Since the White House finally got around to announcing the outlines of their tax reform plan today, I want to briefly address an issue that’s generally ignored in discussions of income tax rates and brackets.
Marginal tax rates mean you pay taxes at lots of different rates
You often hear as shorthand that “the wealthy pay a 40% income tax.” That’s exactly wrong: the wealthiest Americans pay a 39.6% marginal income tax rate. If a single person reports a taxable income of $418,401 in earned income, they pay a 39.6% income tax…on exactly one dollar.
On the first $470,700 in taxable income, the person pays 10% on $9,325, 15% on $28,625, 25% on $53,950, 28% on $99,750, 33% on $225,050, and 35% on $1,700. Only after paying all those tax rates does our single taxpayer begin to pay 39.6% on additional dollars of income.
Tax cuts disproportionately benefit people who fill up each tax bracket
Let’s say that we decide the middle class is working longer hours for less pay and that the solution is a tax cut for hardworking middle class families (insert gagging sound effect here). $50,000 in taxable income seems like a good place to target our middle class tax cut, since that would imply about $60,400 in earned income, a solidly middle-class income. $50,000 in taxable income falls in the 25% tax bracket, so what happens when we cut the 25% marginal tax rate all the way down to 15%?
Our solidly middle-class taxpayer saves $1,205 in federal income taxes: 10% of the amount of taxable income in excess of $37,950.
Meanwhile, how much would someone making $100 million in earned income save? They’d pay $5,395 less in federal income taxes, 10% of the entire $53,950 bucket of earned income.
And remember, this is the outcome of a federal income tax cut narrowly focused on middle-class taxpayers.
But in this day and age, who can survive on $50,000 in taxable income?
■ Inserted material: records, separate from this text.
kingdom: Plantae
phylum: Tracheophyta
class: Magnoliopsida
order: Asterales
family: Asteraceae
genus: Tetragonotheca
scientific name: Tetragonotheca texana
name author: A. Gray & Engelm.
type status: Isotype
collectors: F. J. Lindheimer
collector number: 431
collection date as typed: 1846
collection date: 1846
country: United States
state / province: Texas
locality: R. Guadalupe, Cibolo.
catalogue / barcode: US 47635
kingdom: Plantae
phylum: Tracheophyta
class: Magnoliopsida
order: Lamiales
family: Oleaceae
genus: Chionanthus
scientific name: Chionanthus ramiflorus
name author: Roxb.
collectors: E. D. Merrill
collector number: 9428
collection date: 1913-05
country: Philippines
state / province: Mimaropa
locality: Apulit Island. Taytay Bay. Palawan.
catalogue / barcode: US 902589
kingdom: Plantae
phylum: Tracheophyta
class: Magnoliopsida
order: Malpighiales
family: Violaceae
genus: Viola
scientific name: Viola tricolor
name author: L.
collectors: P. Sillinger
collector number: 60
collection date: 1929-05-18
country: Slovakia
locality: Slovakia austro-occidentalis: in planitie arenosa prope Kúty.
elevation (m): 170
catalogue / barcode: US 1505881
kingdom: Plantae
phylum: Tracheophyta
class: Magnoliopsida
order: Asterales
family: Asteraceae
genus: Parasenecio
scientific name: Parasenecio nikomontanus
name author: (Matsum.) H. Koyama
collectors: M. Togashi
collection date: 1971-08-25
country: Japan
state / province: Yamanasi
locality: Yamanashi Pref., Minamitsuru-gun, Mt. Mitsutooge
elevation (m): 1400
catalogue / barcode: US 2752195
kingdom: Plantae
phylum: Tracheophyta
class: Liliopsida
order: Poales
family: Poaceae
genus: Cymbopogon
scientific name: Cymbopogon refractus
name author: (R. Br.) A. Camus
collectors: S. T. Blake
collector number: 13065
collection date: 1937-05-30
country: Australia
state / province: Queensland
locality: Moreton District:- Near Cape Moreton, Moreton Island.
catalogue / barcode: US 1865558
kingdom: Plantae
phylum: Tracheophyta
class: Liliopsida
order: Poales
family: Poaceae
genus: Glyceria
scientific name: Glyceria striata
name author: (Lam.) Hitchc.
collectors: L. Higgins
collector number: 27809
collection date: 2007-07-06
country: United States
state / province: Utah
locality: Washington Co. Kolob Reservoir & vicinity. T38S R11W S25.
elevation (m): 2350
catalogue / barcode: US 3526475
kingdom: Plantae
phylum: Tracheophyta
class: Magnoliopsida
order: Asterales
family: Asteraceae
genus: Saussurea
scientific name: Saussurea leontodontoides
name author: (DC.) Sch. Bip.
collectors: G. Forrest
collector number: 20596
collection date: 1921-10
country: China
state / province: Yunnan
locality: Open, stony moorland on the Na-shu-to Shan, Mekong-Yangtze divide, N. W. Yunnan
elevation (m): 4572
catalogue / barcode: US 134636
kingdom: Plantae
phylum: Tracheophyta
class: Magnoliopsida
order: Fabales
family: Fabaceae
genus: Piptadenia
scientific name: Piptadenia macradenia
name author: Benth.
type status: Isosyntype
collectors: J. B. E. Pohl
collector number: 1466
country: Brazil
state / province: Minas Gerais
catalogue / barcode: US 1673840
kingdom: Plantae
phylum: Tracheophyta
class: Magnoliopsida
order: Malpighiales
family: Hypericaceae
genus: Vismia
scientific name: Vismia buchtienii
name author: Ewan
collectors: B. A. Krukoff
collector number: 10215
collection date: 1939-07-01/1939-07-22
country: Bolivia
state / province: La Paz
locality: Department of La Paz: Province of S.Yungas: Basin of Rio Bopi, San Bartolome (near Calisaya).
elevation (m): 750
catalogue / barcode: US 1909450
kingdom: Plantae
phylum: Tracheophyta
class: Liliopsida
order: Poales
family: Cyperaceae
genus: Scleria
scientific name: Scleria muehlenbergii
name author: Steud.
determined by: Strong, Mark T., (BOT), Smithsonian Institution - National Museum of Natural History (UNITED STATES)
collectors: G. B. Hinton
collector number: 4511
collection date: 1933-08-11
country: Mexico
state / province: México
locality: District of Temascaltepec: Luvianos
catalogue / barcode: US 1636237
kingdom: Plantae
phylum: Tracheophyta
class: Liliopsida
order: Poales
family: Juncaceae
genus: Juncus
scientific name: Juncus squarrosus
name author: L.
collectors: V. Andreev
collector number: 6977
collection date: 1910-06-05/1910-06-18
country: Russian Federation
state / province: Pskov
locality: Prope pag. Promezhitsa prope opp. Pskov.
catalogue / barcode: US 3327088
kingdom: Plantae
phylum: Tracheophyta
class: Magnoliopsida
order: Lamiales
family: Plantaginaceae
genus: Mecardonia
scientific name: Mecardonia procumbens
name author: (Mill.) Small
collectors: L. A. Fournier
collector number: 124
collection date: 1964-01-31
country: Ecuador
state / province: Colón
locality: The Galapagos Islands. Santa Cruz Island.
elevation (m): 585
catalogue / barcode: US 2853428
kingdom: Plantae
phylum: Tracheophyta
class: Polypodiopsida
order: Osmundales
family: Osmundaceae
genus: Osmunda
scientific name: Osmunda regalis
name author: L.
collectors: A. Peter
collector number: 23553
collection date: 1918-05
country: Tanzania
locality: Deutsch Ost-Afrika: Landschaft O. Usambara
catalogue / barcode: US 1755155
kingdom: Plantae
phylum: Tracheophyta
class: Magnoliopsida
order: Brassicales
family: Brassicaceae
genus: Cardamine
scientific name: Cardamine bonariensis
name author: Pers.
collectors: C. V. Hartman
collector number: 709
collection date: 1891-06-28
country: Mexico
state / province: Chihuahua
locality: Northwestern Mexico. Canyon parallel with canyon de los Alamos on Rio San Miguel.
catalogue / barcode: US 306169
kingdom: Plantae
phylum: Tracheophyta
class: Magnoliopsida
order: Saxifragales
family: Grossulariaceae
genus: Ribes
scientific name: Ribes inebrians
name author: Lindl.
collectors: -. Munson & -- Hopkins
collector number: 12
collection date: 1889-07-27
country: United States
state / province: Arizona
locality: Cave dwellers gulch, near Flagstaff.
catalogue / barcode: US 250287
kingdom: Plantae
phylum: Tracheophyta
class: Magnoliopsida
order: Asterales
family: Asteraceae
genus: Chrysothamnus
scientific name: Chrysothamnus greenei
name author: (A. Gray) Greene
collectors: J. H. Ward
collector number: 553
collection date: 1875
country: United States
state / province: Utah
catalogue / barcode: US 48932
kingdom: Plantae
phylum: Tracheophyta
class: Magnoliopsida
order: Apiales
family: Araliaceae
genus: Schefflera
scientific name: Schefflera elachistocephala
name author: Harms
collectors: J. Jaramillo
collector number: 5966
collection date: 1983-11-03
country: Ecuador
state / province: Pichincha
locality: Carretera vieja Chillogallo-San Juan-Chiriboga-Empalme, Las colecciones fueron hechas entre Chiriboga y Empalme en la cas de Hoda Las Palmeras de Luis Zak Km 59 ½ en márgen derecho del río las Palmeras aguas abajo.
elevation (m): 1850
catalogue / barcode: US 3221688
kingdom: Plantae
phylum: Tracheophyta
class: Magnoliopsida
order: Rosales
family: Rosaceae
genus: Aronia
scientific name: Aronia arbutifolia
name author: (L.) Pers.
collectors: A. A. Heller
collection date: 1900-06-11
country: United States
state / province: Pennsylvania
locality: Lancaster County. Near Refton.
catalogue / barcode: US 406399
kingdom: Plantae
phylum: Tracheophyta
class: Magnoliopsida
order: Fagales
Let’s raise the threshold for our narrowly focused middle-class tax cut all the way to $100,000, which puts our single middle-class taxpayer in the 28% tax bracket, and we’ll cut the 28% tax bracket down to 15% as well.
Now our solidly middle-class taxpayer gets to save the entire $5,395 in federal taxes our titan of industry saves, plus an extra $1,053: 13% of her taxable income in excess of $91,900.
But sure enough, our hedge fund manager wins again, saving $12,967 (13% of $99,750) plus the $5,395 saved in the lower bracket.
So much for narrow focus.
The only way to narrowly focus a middle-class tax cut is to raise marginal tax rates on higher incomes
This is a mechanical outcome of the nature of a system of progressive marginal income tax rates, and there’s nothing that can be “done” about the savings the wealthy get from cuts to marginal tax rates in the lower income tax brackets.
On the other hand, there’s no secret to “narrowly focusing” a tax cut on the working or middle classes: you recoup the money saved by high earners through higher marginal income tax rates on the upper brackets.
To recoup the $5,395 saved by high-income taxpayers by cutting the 25% rate to 15%, you can raise the 33% bracket by 2.4%. To recoup the $12,967 saved by lowering the 28% bracket to 15%, you could raise the 33% bracket by 5.8%.
Note that this would still constitute a net federal income tax cut on everyone with taxable income up to $416,700, since only at that point will the entire tax savings in the lower brackets be recouped.
The idiocy of an “across the board” tax cut
To be clear, I’m not in favor of any of the above proposals because I don’t think our middle class is suffering under the cruel yoke of an expropriating tax code. But even if you think taxes should be lower, even if it’s out of pure greed, you have to understand that the wealthy receive a federal income tax cut when tax rates on lower incomes are lowered, even if the marginal tax rate on higher incomes is unchanged.
You do not need an “across the board” in order to cut everyone’s taxes. Cuts exclusively to the marginal tax rates of lower tax brackets not only benefit high-income taxpayers, they disproportionately benefit high-income taxpayers.